*Problem statement:* Write out each line of the records that has "artigos" in it.

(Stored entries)

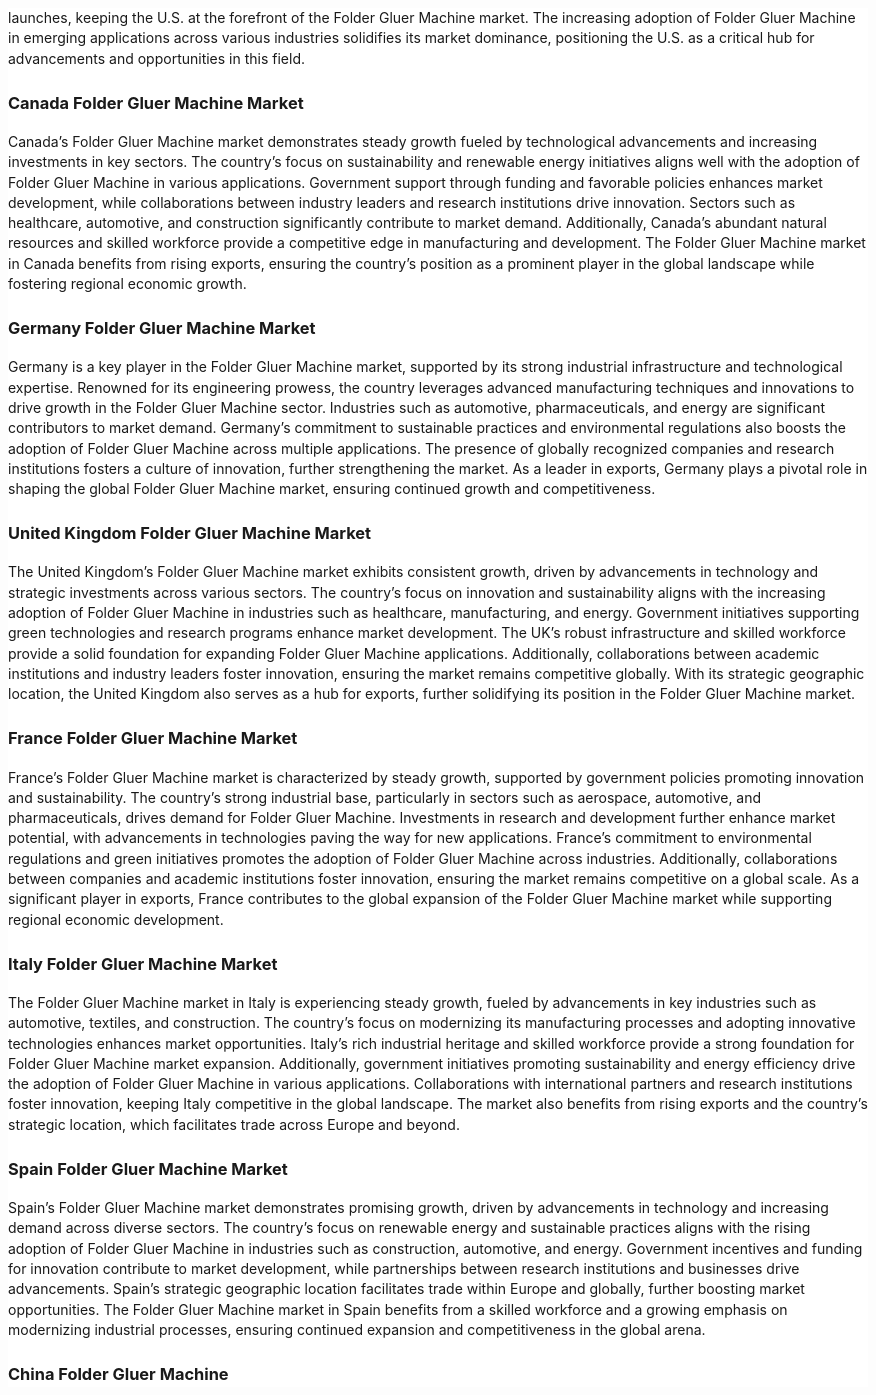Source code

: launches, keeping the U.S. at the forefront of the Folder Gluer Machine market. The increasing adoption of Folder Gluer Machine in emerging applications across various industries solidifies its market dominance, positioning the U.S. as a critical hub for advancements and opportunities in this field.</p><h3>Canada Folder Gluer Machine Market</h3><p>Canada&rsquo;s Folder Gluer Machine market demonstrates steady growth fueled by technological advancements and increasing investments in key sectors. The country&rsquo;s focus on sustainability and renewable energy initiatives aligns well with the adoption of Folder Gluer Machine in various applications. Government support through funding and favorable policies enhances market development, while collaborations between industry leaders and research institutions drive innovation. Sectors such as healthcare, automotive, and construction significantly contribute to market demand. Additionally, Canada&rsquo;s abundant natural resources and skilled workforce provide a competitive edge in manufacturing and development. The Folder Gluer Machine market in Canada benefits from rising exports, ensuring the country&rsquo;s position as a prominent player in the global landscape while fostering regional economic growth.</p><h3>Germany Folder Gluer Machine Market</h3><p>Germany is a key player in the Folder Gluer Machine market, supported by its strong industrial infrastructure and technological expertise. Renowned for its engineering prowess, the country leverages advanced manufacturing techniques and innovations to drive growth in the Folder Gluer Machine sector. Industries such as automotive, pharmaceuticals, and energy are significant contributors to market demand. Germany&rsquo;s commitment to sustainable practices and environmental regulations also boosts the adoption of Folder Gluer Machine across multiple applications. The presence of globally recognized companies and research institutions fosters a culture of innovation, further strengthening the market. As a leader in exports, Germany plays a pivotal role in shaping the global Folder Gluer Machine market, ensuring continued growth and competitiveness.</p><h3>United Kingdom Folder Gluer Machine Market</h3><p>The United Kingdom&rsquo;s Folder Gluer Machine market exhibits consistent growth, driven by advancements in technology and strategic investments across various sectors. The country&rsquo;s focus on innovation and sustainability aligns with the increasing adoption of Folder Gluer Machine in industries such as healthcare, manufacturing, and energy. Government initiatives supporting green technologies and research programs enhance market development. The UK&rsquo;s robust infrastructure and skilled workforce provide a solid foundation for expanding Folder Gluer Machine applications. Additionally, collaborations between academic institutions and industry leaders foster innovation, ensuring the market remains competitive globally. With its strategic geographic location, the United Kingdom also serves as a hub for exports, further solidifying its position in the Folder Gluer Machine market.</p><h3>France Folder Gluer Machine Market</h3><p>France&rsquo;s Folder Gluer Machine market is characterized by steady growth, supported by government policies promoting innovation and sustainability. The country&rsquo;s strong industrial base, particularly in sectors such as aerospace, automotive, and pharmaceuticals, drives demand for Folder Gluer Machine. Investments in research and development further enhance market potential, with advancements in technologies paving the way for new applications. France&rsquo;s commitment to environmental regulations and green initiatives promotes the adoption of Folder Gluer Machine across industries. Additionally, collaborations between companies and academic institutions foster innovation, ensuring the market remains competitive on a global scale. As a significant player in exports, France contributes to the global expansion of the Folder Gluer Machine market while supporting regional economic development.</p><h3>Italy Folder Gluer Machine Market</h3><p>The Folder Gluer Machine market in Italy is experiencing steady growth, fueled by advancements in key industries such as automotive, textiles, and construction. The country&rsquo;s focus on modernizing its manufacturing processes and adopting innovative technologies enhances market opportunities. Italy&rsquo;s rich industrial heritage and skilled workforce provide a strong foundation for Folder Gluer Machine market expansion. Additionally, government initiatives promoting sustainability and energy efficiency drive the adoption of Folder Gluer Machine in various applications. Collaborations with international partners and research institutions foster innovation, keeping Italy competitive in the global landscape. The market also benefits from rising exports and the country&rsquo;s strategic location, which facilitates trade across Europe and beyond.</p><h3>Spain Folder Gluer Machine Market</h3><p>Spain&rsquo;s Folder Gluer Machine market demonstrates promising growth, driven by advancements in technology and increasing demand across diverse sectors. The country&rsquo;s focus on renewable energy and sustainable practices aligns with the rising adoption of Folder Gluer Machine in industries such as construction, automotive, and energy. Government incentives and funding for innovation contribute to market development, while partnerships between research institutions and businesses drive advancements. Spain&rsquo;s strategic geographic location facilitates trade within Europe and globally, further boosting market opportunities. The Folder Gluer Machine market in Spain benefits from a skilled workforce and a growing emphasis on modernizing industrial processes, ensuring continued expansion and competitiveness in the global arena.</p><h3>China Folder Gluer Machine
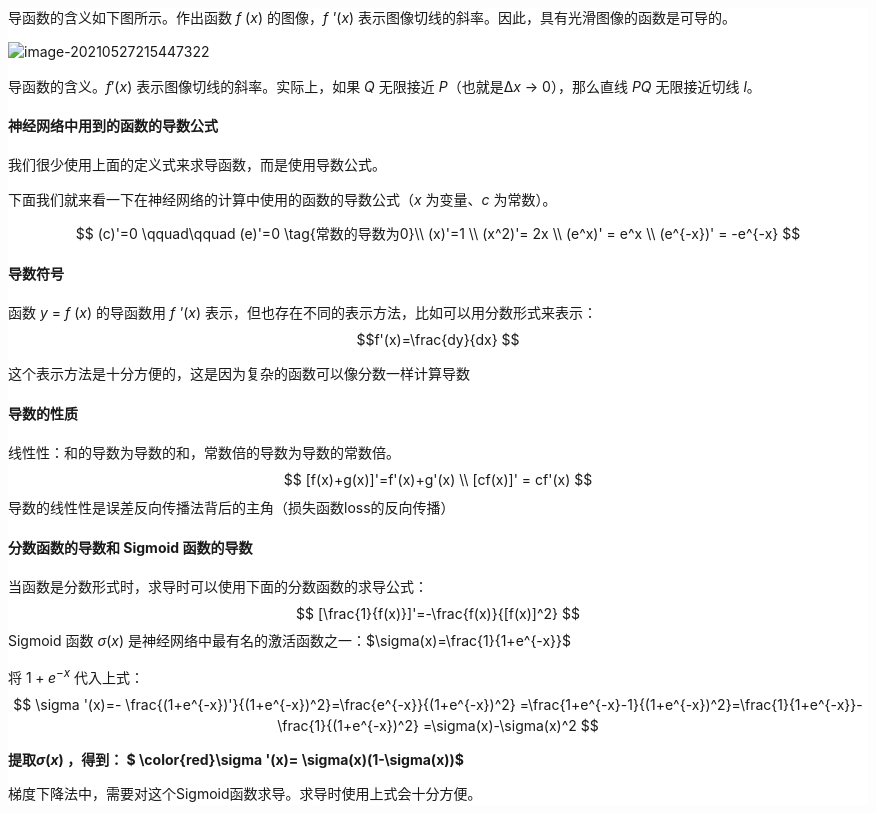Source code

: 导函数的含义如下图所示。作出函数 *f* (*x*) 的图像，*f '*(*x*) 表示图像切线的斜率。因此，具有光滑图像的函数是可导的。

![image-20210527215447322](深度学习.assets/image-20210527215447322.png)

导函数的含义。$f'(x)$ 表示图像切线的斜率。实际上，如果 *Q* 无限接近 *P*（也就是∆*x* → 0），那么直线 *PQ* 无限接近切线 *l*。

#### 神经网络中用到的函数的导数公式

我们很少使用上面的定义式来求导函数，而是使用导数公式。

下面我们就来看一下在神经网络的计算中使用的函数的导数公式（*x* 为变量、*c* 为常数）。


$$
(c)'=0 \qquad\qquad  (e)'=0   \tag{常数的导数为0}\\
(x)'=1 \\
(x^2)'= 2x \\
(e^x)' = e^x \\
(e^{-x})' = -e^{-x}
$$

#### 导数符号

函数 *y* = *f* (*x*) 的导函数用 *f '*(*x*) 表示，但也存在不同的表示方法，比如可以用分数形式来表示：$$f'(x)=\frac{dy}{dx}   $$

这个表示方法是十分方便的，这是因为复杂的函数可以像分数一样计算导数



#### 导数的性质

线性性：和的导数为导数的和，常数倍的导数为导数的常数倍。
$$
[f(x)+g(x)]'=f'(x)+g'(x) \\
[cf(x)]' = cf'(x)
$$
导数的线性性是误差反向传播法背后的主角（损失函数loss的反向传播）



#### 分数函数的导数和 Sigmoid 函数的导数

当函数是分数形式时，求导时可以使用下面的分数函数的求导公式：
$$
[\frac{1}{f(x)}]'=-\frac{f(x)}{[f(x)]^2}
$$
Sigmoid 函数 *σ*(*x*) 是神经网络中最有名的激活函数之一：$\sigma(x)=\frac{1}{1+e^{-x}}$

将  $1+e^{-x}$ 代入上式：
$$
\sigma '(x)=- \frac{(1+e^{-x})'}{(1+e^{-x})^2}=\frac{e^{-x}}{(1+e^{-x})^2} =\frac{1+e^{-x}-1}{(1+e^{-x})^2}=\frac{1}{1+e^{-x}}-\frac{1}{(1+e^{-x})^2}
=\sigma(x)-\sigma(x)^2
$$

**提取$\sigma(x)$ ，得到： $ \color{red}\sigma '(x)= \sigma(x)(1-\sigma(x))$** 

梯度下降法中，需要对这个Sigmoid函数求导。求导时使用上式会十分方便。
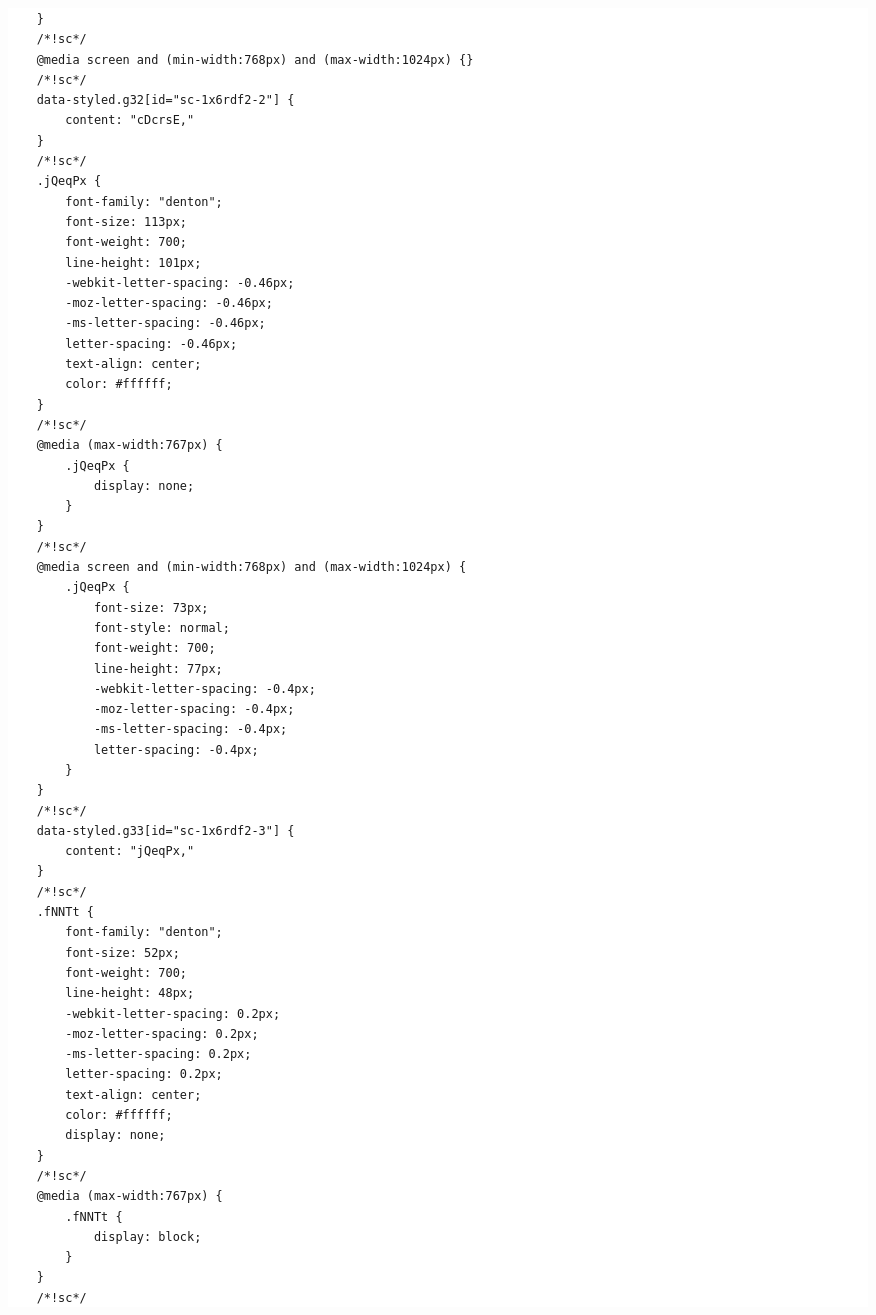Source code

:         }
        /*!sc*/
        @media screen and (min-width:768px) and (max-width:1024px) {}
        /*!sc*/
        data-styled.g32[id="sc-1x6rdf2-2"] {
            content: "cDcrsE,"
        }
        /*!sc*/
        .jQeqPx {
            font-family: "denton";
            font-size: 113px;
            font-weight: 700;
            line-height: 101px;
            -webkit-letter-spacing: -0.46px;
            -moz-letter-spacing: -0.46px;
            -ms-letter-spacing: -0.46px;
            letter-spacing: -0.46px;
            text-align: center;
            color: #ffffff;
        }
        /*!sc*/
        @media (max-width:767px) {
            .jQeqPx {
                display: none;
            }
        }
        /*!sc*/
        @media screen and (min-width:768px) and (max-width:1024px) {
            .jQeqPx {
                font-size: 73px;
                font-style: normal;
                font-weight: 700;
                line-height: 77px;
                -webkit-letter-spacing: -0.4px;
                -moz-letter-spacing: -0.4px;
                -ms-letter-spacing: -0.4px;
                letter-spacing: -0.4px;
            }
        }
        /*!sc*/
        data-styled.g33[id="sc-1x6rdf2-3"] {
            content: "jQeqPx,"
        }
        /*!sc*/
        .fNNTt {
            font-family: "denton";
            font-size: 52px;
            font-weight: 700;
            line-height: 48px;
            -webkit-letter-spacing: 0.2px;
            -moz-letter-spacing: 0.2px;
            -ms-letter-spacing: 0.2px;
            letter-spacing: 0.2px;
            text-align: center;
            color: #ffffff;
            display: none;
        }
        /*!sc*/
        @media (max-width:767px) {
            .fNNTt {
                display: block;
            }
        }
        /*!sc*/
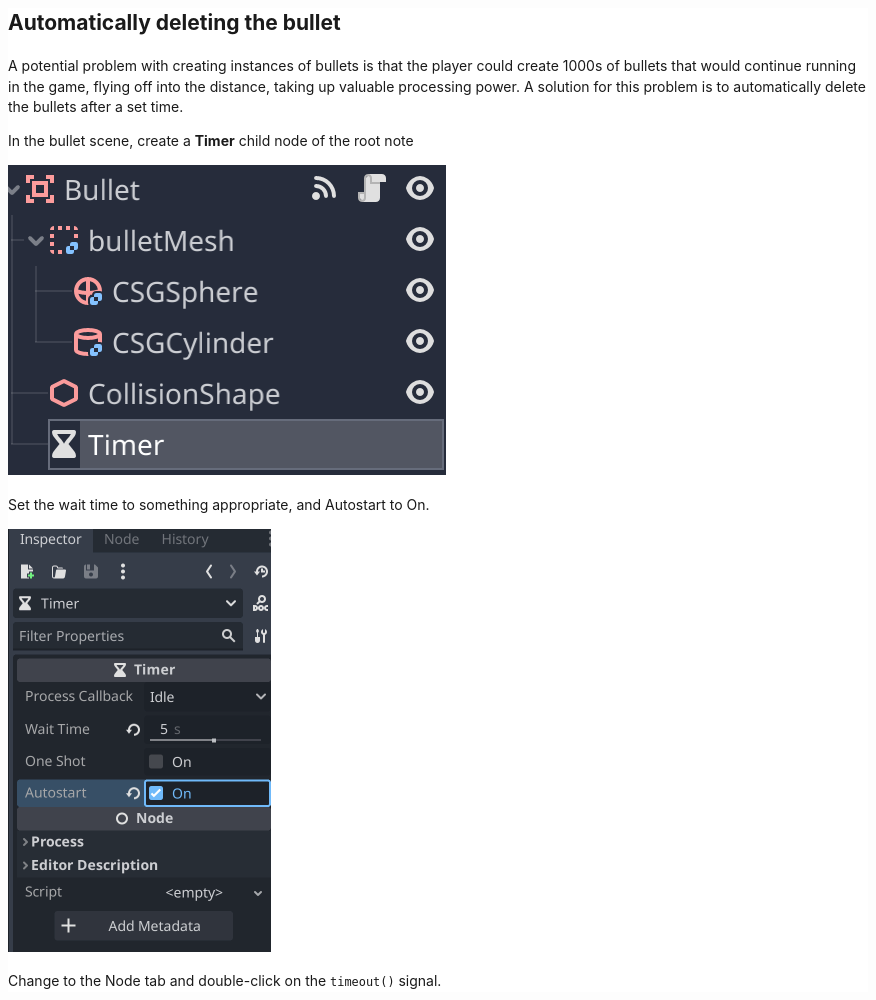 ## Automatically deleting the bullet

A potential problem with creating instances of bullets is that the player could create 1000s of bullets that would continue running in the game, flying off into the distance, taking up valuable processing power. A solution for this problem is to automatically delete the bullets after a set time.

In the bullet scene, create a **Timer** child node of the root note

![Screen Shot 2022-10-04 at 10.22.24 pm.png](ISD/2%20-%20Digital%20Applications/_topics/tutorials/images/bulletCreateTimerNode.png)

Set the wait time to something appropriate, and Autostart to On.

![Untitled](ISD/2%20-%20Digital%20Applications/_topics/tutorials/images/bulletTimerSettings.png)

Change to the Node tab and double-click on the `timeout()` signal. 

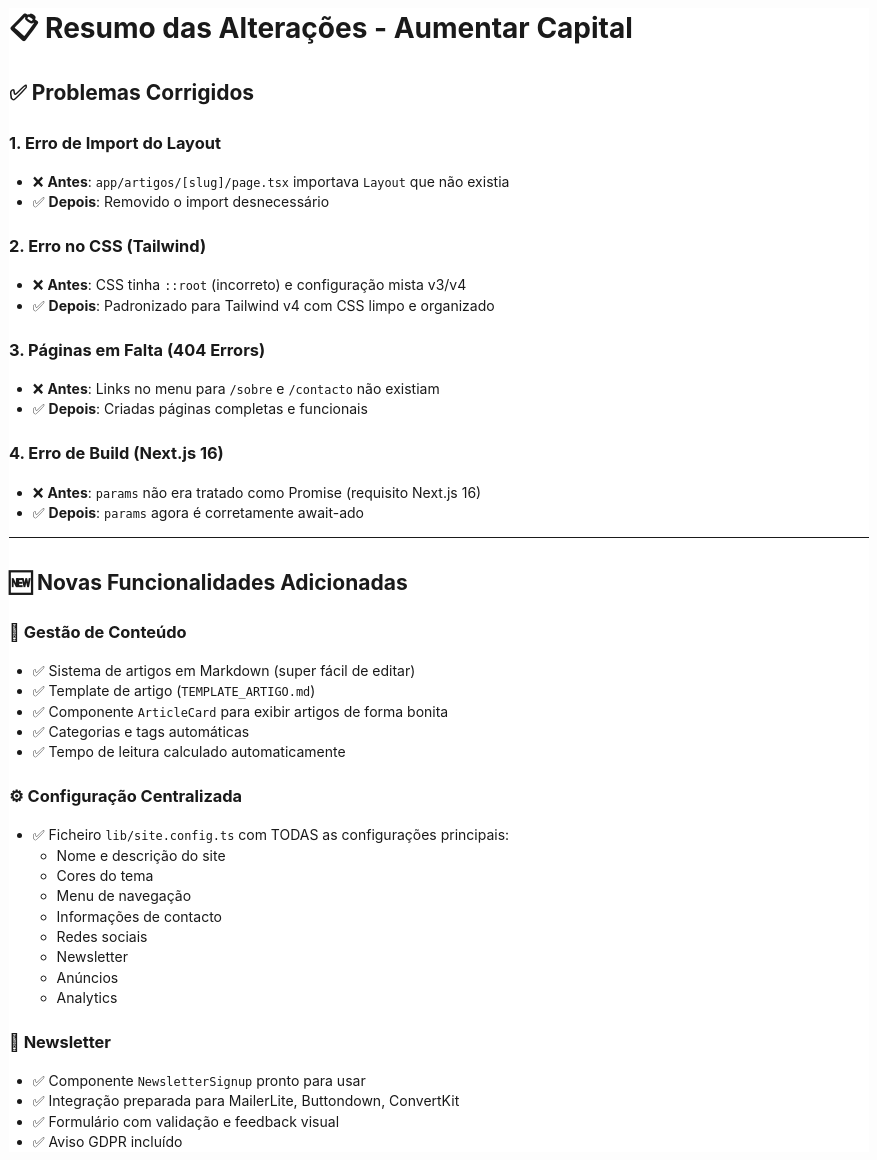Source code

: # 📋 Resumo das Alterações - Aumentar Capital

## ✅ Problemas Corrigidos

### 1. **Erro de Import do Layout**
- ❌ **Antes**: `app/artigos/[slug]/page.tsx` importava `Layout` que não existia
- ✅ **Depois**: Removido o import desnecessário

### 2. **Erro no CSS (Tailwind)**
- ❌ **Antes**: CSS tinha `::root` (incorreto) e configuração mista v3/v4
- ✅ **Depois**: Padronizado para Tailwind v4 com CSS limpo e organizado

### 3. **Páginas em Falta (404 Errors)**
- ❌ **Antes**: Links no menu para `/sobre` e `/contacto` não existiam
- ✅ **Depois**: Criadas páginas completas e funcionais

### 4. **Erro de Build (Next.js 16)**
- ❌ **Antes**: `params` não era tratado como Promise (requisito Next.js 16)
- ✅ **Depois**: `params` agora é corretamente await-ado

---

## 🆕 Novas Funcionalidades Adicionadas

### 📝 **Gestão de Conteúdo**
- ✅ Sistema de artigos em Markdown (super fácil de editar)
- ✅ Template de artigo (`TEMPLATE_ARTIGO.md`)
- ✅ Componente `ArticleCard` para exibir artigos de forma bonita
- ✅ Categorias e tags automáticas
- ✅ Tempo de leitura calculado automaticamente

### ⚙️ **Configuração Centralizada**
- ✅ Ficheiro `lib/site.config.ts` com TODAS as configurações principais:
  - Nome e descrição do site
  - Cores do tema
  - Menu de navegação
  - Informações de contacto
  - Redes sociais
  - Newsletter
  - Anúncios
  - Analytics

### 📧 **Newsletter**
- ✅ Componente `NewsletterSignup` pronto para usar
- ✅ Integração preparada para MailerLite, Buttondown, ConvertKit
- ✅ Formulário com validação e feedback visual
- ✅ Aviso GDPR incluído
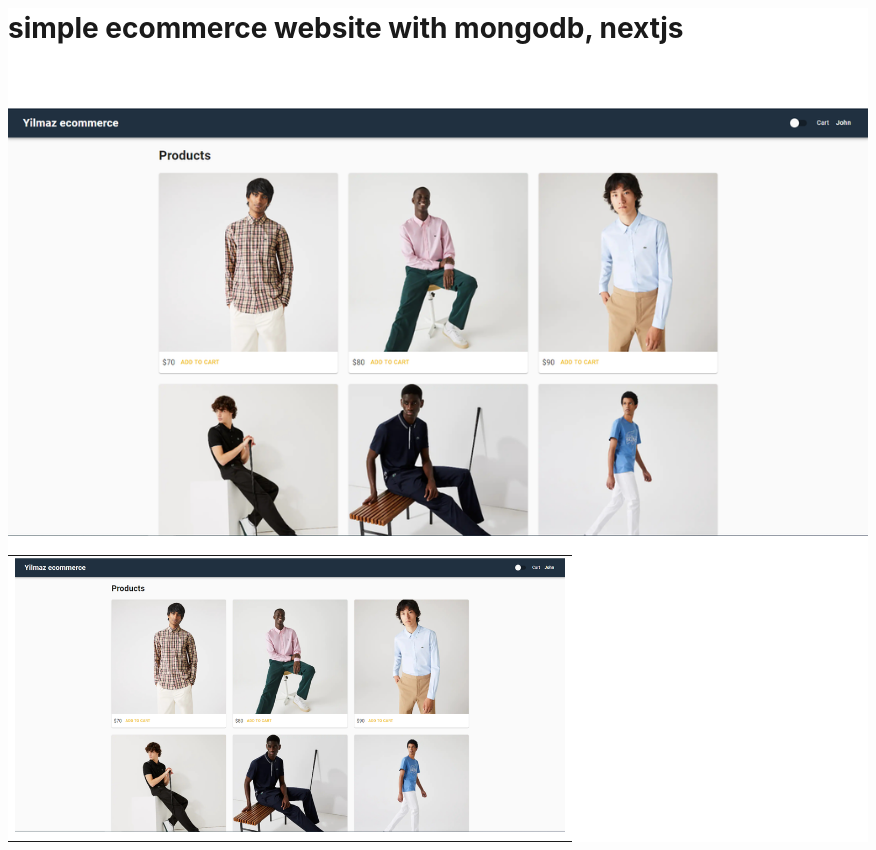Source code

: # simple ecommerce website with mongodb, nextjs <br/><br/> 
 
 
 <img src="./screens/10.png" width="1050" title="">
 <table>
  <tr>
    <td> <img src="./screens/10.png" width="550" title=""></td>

*Reply to the exercise:*
- ❌ **Antes**: `app/artigos/[slug]/page.tsx` importava `Layout` que não existia
- ✅ Sistema de artigos em Markdown (super fácil de editar)
- ✅ Componente `ArticleCard` para exibir artigos de forma bonita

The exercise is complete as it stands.